Obscura, l’outil de simulation temps réel d’ambiances lumineuses
« Obscura, c’est le rêve de l’adolescent que j’étais dans les années 2000. À savoir, disposer d’un terrain de jeu numérique pour y représenter tous les scénarios possibles. » En développant L’Observatoire de la nuit, l’importance des outils numériques s’est vite imposée à Nicolas Houël. Les environnements numériques existants sont principalement dédiés à l’ingénierie de l’éclairage, et déterminent le parcours numérique d’un acteur de la filière éclairage, qui doit assurer la maîtrise de nombreux logiciels, parfois complexes. « De toute évidence, cette complexité limite les démarches d’information et de pédagogie façonnant l’avenir de l’éclairage, d’autant plus que les durées accordées aux études d’éclairage, toutes typologies confondues, se réduisent au rythme des baisses de financement », considère-t-il, en regrettant que la diminution de la durée accordée à la conception, à la représentation et à la révision des études d’éclairage, laisse parfois peu de temps à l’exploration de nouvelles orientations et à la prise de risque.
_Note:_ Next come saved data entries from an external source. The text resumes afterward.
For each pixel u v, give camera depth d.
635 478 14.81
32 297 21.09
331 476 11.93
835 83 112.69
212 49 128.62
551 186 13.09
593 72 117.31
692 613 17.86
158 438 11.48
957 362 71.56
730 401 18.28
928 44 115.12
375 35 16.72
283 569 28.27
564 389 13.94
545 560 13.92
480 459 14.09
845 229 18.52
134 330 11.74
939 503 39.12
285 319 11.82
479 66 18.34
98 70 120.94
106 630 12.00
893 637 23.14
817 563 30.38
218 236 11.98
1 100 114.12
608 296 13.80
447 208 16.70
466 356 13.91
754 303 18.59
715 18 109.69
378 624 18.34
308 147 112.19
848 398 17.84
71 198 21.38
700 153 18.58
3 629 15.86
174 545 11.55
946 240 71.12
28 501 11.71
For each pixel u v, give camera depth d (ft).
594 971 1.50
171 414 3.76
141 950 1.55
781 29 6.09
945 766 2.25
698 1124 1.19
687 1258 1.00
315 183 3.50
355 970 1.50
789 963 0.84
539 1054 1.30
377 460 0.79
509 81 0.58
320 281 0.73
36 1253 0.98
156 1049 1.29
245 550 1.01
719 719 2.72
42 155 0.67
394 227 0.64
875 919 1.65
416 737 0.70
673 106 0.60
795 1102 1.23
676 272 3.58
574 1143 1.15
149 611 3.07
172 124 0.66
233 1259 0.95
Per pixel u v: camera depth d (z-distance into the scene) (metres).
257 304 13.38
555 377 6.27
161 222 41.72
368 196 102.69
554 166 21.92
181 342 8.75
En réponse, est proposé le logiciel Obscura, permettant la centralisation de l’ensemble des étapes d’un projet d’éclairage (modélisation, conception lumière, mesures photométriques, édition de rapports et d’images de communication) et leur exécution en temps réel. « Les professionnels de la filière retrouvent ainsi un temps précieux qu’ils peuvent réinvestir dans ce qui fait l’essence de leur métier : la conception d’ambiances lumineuses de qualité », estime Nicolas Houël.
En parallèle, le logiciel permet d’assurer une mission pédagogique auprès des décideurs, en permettant de rendre accessible les caractéristiques techniques de l’éclairage. La température de couleur, l’abaissement, la puissance installée, la hauteur de feu, la répartition du flux sur la chaussée ou le niveau d’éclairement représentent autant d’indicateurs essentiels indispensables à rendre visuels et dynamiques. « Ainsi, conclut Nicolas Houël, nous présentons désormais à nos clients des scénarios 3D intégrant les luminaires des fabricants, scénarios dans lesquels nous faisons varier les indicateurs cités. Nous réalisons ainsi d’une pierre deux coups : nos clients découvrent ou consolident le langage de l’éclairage, tout en participant à la conception des ambiances nocturnes de leur territoire, ils deviennent dès lors capables de contribuer au projet global de sobriété lumineuse. »
  1. Attribué début, début 2023, au groupement des entreprises Citeos Ingénierie IDF&Est et SPIE CityNetworks, l’appel d’offres, d’une durée globale de 15 ans, implique plusieurs sous-traitants dont l’agence de conception lumière LEA, pour la direction artistique, et l’Observatoire de la Nuit pour les démarches de pédagogie et d’implication des Mulhousiens.